(Collected data)
────────────────────────────────────────

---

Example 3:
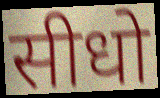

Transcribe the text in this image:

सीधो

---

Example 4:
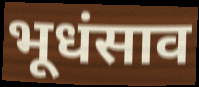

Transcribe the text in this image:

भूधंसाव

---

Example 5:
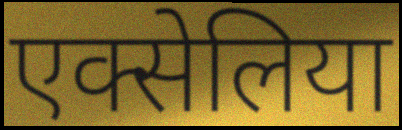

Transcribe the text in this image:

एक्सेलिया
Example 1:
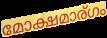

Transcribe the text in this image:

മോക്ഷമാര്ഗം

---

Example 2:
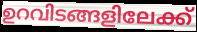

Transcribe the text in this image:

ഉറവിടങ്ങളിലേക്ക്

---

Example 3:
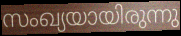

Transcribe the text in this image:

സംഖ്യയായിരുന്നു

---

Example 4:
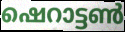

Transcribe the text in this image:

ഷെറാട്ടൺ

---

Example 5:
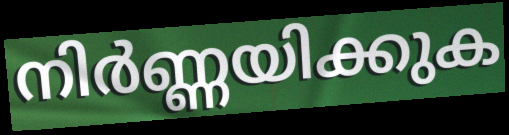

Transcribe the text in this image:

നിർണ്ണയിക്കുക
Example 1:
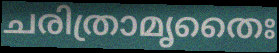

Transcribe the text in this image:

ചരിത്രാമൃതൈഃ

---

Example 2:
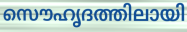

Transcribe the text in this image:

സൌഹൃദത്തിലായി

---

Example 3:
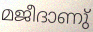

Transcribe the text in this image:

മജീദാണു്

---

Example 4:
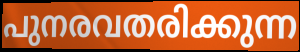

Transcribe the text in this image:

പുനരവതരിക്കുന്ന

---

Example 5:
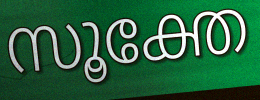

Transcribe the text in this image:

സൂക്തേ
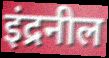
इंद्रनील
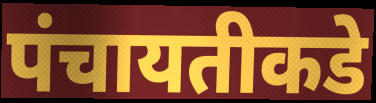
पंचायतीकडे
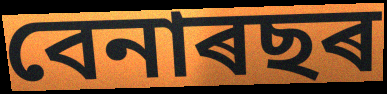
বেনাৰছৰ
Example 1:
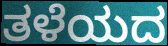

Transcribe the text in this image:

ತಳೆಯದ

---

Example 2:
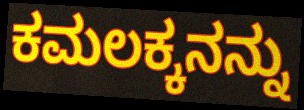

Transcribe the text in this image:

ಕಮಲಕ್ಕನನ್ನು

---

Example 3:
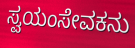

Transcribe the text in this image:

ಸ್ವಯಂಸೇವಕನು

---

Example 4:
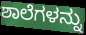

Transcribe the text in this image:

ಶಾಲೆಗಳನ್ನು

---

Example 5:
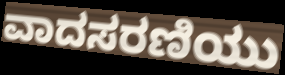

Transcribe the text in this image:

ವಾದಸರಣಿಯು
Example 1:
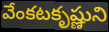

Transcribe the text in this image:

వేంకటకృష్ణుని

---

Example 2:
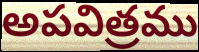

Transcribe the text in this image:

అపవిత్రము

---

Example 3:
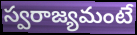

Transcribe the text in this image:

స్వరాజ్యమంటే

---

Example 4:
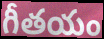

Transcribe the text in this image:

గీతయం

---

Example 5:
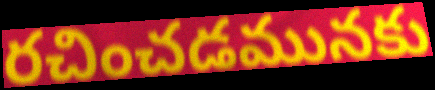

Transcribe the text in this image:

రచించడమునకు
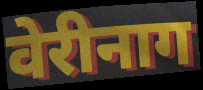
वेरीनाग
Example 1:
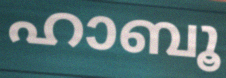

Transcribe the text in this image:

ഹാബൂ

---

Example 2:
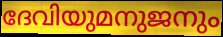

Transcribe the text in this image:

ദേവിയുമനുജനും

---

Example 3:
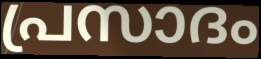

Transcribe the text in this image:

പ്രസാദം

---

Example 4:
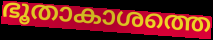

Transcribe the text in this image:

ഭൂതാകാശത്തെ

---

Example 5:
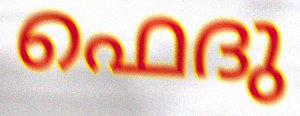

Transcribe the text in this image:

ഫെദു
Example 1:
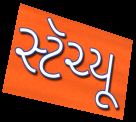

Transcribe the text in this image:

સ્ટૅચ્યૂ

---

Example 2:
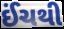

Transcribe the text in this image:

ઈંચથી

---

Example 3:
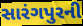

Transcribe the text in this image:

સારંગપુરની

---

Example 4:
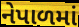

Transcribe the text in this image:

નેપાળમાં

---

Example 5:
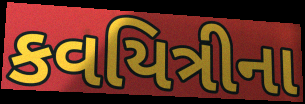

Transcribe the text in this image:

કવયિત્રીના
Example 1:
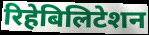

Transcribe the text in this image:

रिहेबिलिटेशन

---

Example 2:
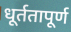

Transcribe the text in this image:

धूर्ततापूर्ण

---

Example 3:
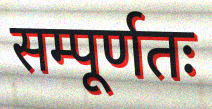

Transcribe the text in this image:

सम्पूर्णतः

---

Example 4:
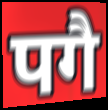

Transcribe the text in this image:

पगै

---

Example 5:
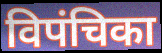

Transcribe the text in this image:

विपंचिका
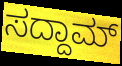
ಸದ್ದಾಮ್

────────────────────────────────────────

Transcribe all of the records exactly, without reproducing their pictures.

---

Example 3:

Transcribe the text in this image:

सीधो

---

Example 4:

Transcribe the text in this image:

भूधंसाव

---

Example 5:

Transcribe the text in this image:

एक्सेलिया
Example 1:

Transcribe the text in this image:

മോക്ഷമാര്ഗം

---

Example 2:

Transcribe the text in this image:

ഉറവിടങ്ങളിലേക്ക്

---

Example 3:

Transcribe the text in this image:

സംഖ്യയായിരുന്നു

---

Example 4:

Transcribe the text in this image:

ഷെറാട്ടൺ

---

Example 5:

Transcribe the text in this image:

നിർണ്ണയിക്കുക
Example 1:

Transcribe the text in this image:

ചരിത്രാമൃതൈഃ

---

Example 2:

Transcribe the text in this image:

സൌഹൃദത്തിലായി

---

Example 3:

Transcribe the text in this image:

മജീദാണു്

---

Example 4:

Transcribe the text in this image:

പുനരവതരിക്കുന്ന

---

Example 5:

Transcribe the text in this image:

സൂക്തേ
इंद्रनील
पंचायतीकडे
বেনাৰছৰ
Example 1:

Transcribe the text in this image:

ತಳೆಯದ

---

Example 2:

Transcribe the text in this image:

ಕಮಲಕ್ಕನನ್ನು

---

Example 3:

Transcribe the text in this image:

ಸ್ವಯಂಸೇವಕನು

---

Example 4:

Transcribe the text in this image:

ಶಾಲೆಗಳನ್ನು

---

Example 5:

Transcribe the text in this image:

ವಾದಸರಣಿಯು
Example 1:

Transcribe the text in this image:

వేంకటకృష్ణుని

---

Example 2:

Transcribe the text in this image:

అపవిత్రము

---

Example 3:

Transcribe the text in this image:

స్వరాజ్యమంటే

---

Example 4:

Transcribe the text in this image:

గీతయం

---

Example 5:

Transcribe the text in this image:

రచించడమునకు
वेरीनाग
Example 1:

Transcribe the text in this image:

ഹാബൂ

---

Example 2:

Transcribe the text in this image:

ദേവിയുമനുജനും

---

Example 3:

Transcribe the text in this image:

പ്രസാദം

---

Example 4:

Transcribe the text in this image:

ഭൂതാകാശത്തെ

---

Example 5:

Transcribe the text in this image:

ഫെദു
Example 1:

Transcribe the text in this image:

સ્ટૅચ્યૂ

---

Example 2:

Transcribe the text in this image:

ઈંચથી

---

Example 3:

Transcribe the text in this image:

સારંગપુરની

---

Example 4:

Transcribe the text in this image:

નેપાળમાં

---

Example 5:

Transcribe the text in this image:

કવયિત્રીના
Example 1:

Transcribe the text in this image:

रिहेबिलिटेशन

---

Example 2:

Transcribe the text in this image:

धूर्ततापूर्ण

---

Example 3:

Transcribe the text in this image:

सम्पूर्णतः

---

Example 4:

Transcribe the text in this image:

पगै

---

Example 5:

Transcribe the text in this image:

विपंचिका
ಸದ್ದಾಮ್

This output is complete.